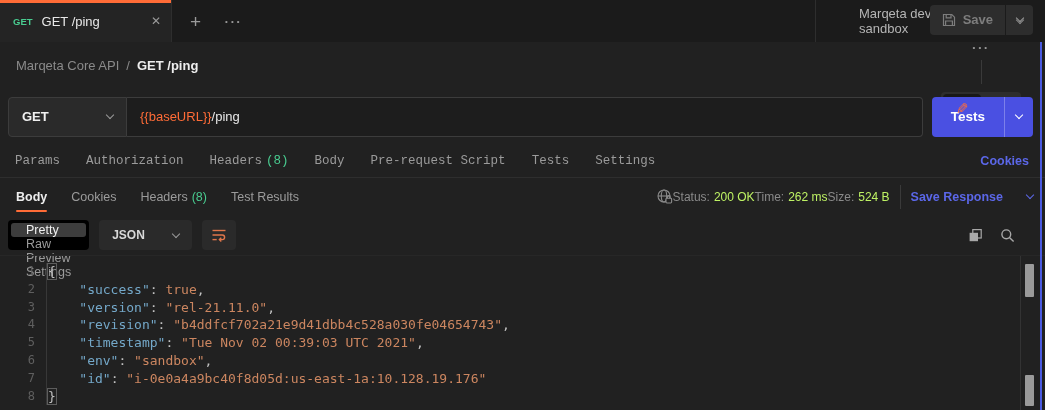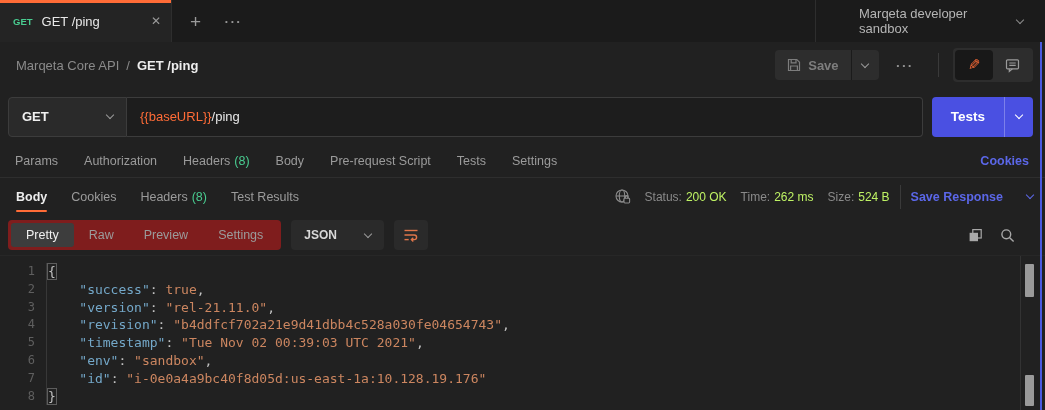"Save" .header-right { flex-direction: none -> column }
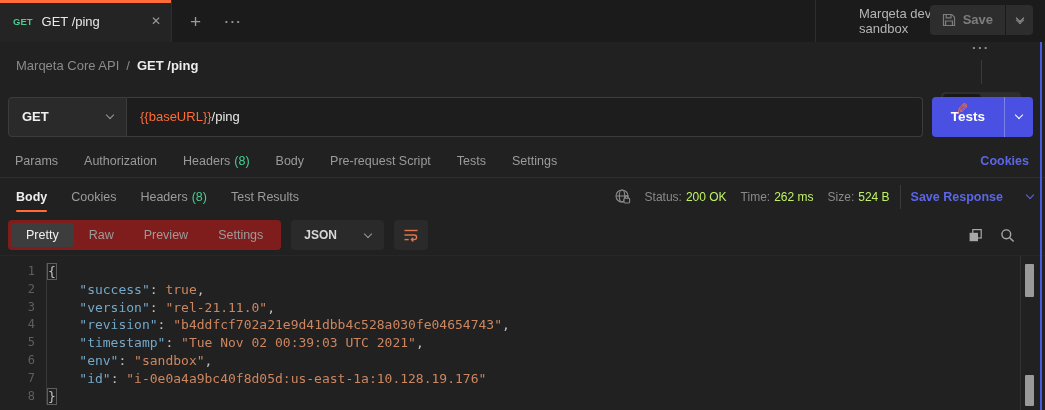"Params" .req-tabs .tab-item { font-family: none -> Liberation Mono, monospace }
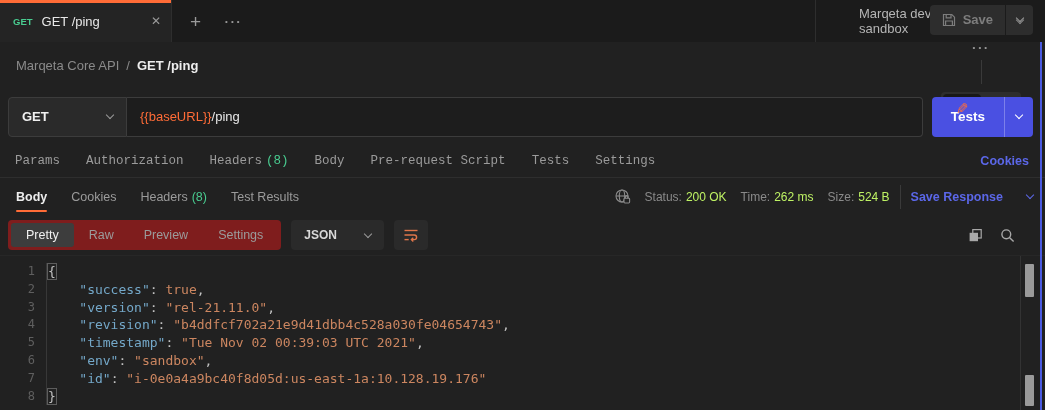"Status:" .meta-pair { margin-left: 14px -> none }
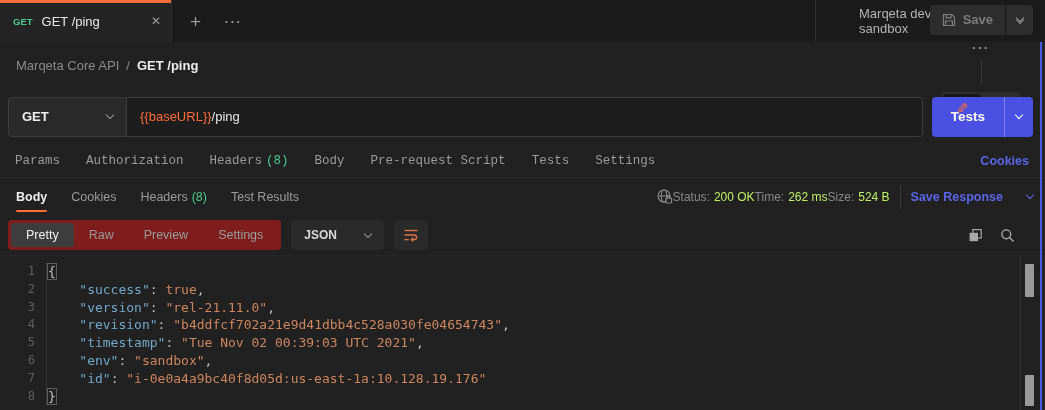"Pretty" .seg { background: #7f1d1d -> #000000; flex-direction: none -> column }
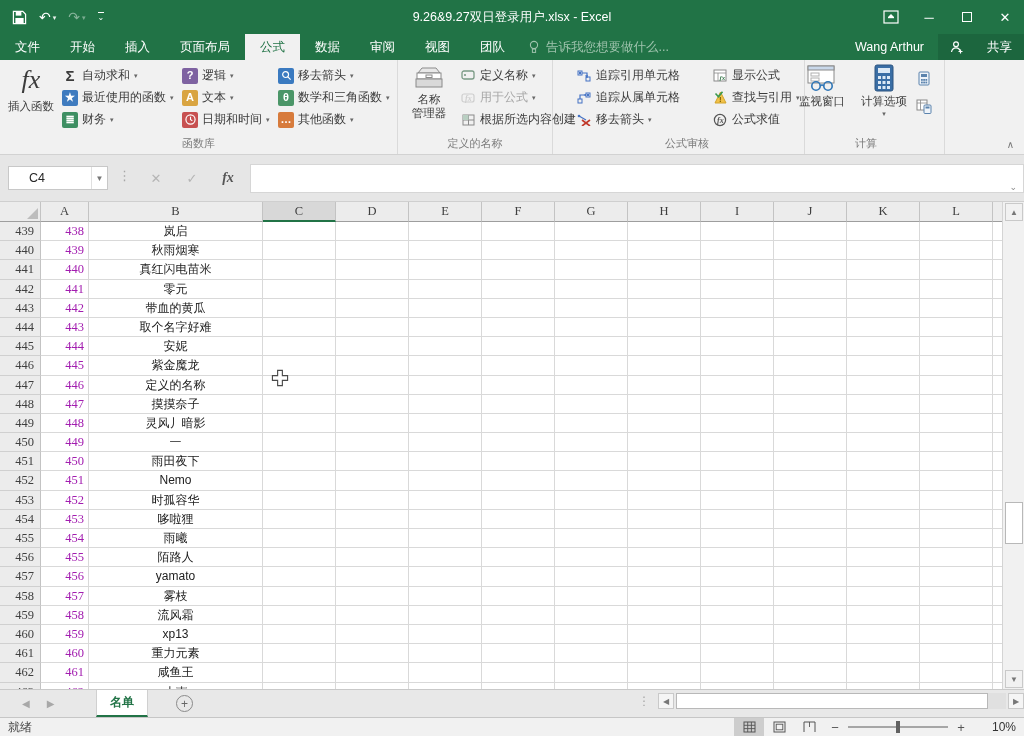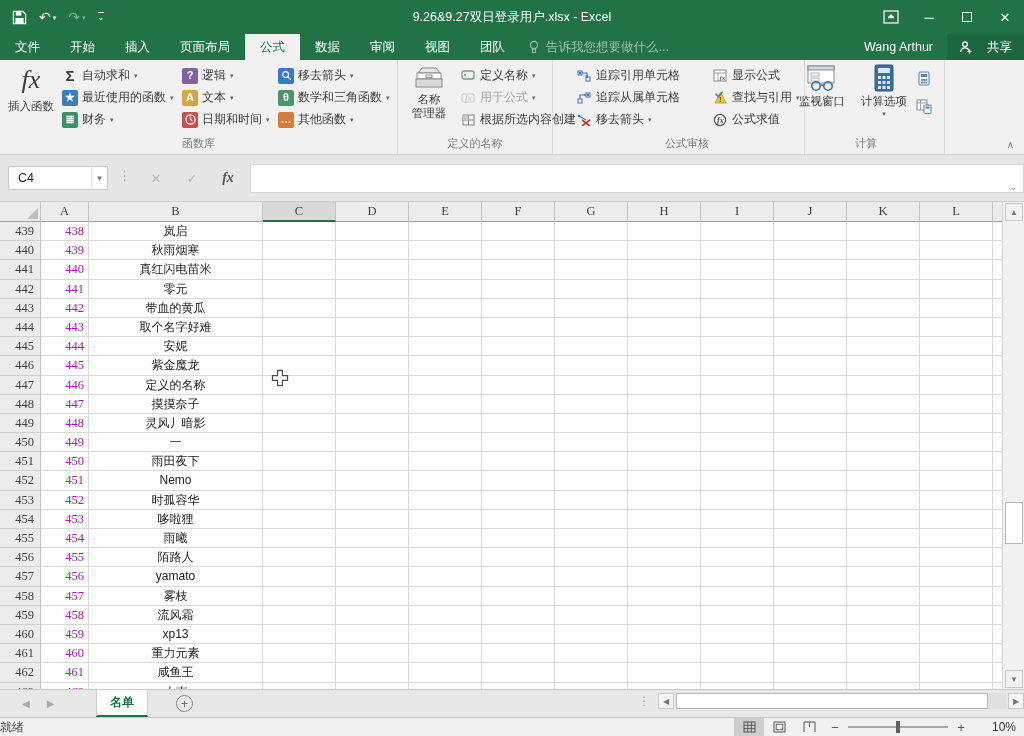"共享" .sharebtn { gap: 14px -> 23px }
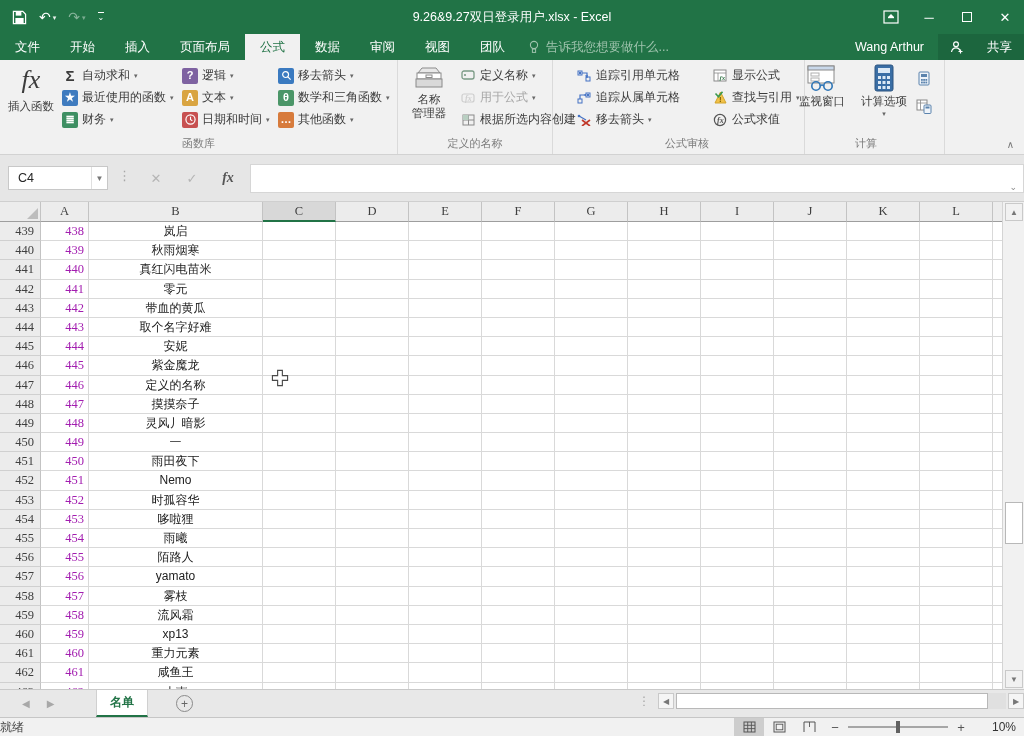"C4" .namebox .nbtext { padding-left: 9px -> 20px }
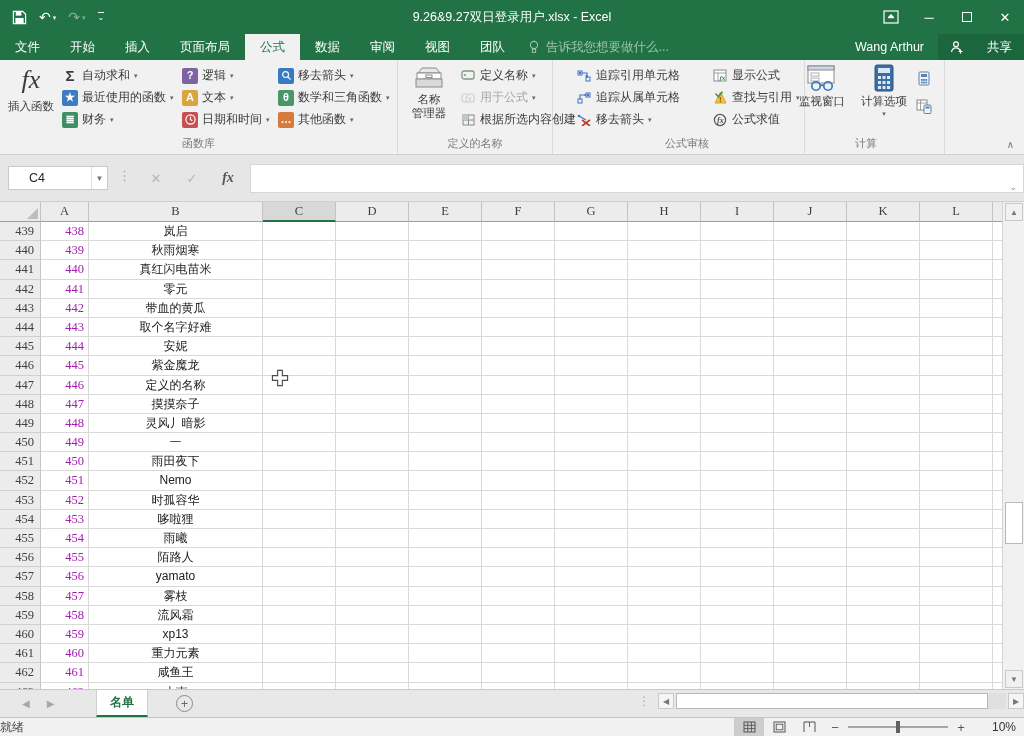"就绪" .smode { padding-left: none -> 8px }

* * * *

Copy exactly, please, every line from the one holding "padding-left: 9px ->" through the last line of the data, both ends included, and no pictures.

"C4" .namebox .nbtext { padding-left: 9px -> 20px }
"就绪" .smode { padding-left: none -> 8px }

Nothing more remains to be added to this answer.